## EXTRAIT DU TEXTE
....................

De telle manière que nous nous trouvons peut-être dans une situation où l’avenir – qui doit être protégé – d’Israël implique, comme le pensait déjà Rabin, une solution pour les Palestiniens, dont la conscience nationale et sociale est plus proche de celle des Israéliens que celle des Pasdarans iraniens ou des monarchies pétrolières du Golfe.
Le conflit Israélo-Palestinien est maintenant subordonné au conflit Sunnites-Chiites, qui est lui-même de plus en plus subordonné au conflit Russie-États-Unis, qui pourrait s’étendre et se transformer en un affrontement entre un Orient dirigé par la Chine et l’Occident démocratique dont les États-Unis garderaient le contrôle plus facilement que l’Europe, qui n’a pas réussi à prendre la direction des nouvelles technologies et de la recherche scientifique fondamentale, surtout maintenant que le Royaume-Uni est forcé de remplacer l’alliance européenne par l’alliance américaine.
On peut se contenter de croire à la globalisation politique du Moyen-Orient, donc à l’impuissance des acteurs nationaux, d’Israël et des Palestiniens, comme de Bachar el-Assad. Nous observons en effet la perte d’importance propre des deux adversaires originels. En ajoutant en plus que c’est l’acteur palestinien qui a le plus perdu de son importance, puisqu’il s’est divisé par la sécession du Hamas, qui refuse de reconnaître l’existence d’Israël, ce qui entraîne la conviction d’une partie importante de l’opinion israélienne que le monde arabe n’a pas renoncé à supprimer l’existence même d’Israël par la force. L’État d’Israël n’est pas effrayé par ces menaces puisqu’il a plusieurs fois manifesté sa supériorité sur ses adversaires et qu’il n’a aucune raison de douter de la solidarité complète de son allié américain.
Tous les observateurs sont d’accord sur ce point : les États-Unis ne sont engagés dans un soutien total à seulement deux pays : le Royaume-Uni, qui reste leur pays d’origine, et Israël, qui est avant tout le pays de la Bible, le livre sur lequel le Président américain jure de respecter la Constitution. Ce qui doit être expliqué est l’hostilité extrême du monde Arabo-Musulman, des opinions publiques, à l’égard des États-Unis, alors que la puissance des anciens colonisateurs, le Royaume-Uni et la France, a diminuée et même s’est écroulée depuis l’échec de l’invasion franco-britannique de l’Égypte au moment de la nationalisation du canal de Suez par Nasser en 1956. L’hypothèse que je propose donc est que c’est l’association de la modernisation économique, c’est à dire de la participation au système économique international et de la formation d’une conscience nationale, c’est à dire d’une volonté nationale de modernisation, qui date de loin, de Reza Shah en Iran, de Kemal Atatürk en Turquie et de Nasser en Égypte, qui domine la situation actuelle, marquée aussi par la globalisation. Mais il faut ajouter que l’échec de Daech et la crise américaine de 2016 elle-même redonne une certaine autonomie aux acteurs « réels », sociaux, culturels, et politiques que sont Israël et les Palestiniens.

....................

## CONSIGNES ÉCRITES
1 > Pouvez-vous reproduire mot pour mot le passage de l'extrait sur le Moyen-Orient qui va de « Le conflit Israélo-Palestinien » à « par l’alliance américaine. » ?
2 > Pouvez-vous réécrire plus brièvement le paragraphe de l'extrait sur le Moyen-Orient qui commence par « On peut se contenter de croire », en conservant ses faits principaux ?
Les enregistrements constituent un matériau distinct de l'extrait sur le Moyen-Orient.

## ENREGISTREMENTS BRUTS

....................

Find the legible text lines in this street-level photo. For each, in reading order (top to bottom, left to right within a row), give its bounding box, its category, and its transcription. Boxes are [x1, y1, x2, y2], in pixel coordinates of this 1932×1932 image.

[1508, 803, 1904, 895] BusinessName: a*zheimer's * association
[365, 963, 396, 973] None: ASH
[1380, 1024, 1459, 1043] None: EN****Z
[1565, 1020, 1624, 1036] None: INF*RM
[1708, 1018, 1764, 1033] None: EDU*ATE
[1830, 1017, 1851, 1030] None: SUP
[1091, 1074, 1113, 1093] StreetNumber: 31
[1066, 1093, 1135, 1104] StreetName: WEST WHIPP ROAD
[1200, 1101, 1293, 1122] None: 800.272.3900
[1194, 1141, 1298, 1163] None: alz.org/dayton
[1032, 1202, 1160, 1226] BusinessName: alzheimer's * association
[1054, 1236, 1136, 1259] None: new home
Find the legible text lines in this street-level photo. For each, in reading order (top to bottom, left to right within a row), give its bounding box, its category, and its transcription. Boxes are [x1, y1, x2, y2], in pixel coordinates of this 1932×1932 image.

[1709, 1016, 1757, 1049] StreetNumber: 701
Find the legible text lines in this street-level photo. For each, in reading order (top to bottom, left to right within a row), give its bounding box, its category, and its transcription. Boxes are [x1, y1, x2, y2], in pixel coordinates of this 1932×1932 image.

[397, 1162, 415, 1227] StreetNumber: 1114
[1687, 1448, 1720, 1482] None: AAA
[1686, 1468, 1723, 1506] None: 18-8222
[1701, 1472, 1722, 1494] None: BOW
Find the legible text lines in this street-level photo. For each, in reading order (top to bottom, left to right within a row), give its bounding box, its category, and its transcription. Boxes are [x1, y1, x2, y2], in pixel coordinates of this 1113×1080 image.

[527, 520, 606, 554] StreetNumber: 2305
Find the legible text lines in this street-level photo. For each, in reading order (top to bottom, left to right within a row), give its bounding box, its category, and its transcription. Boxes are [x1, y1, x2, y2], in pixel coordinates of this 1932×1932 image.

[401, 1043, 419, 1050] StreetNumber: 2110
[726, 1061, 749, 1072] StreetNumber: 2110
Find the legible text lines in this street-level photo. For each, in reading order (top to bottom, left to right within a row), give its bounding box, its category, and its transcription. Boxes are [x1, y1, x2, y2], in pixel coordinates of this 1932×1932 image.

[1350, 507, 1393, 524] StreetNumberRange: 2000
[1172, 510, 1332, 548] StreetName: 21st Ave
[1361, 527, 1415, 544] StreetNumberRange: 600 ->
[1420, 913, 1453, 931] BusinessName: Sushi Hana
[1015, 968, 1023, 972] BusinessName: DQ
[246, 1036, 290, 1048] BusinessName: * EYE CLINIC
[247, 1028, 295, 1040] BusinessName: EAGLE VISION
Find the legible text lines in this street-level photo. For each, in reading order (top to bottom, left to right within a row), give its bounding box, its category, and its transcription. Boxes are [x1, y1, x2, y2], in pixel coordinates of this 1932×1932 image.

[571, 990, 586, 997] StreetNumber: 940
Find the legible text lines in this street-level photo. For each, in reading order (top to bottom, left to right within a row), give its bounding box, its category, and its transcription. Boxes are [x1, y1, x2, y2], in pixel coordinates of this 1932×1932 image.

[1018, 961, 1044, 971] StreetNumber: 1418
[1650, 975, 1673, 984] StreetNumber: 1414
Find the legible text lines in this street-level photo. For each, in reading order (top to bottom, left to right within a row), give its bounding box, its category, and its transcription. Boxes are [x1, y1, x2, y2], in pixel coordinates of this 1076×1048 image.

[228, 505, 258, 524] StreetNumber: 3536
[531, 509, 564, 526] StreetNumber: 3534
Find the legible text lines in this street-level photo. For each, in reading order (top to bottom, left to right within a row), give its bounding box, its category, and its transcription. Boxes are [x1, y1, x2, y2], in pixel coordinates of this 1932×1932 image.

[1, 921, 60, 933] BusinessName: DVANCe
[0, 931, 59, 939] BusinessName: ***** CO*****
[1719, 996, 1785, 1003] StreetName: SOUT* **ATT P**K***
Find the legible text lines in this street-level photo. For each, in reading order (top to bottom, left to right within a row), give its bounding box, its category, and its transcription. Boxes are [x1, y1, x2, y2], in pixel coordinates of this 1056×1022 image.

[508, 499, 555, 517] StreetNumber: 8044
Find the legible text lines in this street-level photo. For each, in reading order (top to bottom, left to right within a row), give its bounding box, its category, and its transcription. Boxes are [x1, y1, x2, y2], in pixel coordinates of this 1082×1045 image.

....................

## LISTE DES RÉPONSES
1 >
Le conflit Israélo-Palestinien est maintenant subordonné au conflit Sunnites-Chiites, qui est lui-même de plus en plus subordonné au conflit Russie-États-Unis, qui pourrait s’étendre et se transformer en un affrontement entre un Orient dirigé par la Chine et l’Occident démocratique dont les États-Unis garderaient le contrôle plus facilement que l’Europe, qui n’a pas réussi à prendre la direction des nouvelles technologies et de la recherche scientifique fondamentale, surtout maintenant que le Royaume-Uni est forcé de remplacer l’alliance européenne par l’alliance américaine.

2 > Selon une lecture possible, le Moyen-Orient est politiquement globalisé, ce qui rend impuissants les acteurs nationaux : Israël, les Palestiniens et Bachar el-Assad. Les deux adversaires originels ont perdu de leur importance propre. C'est surtout le cas de l'acteur palestinien, divisé par la sécession du Hamas, qui refuse de reconnaître l'existence d'Israël. Une partie importante de l'opinion israélienne en déduit que le monde arabe n'a pas renoncé à supprimer Israël par la force. L'État d'Israël ne craint pas ces menaces : il a plusieurs fois manifesté sa supériorité et ne doute pas de la solidarité complète de son allié américain.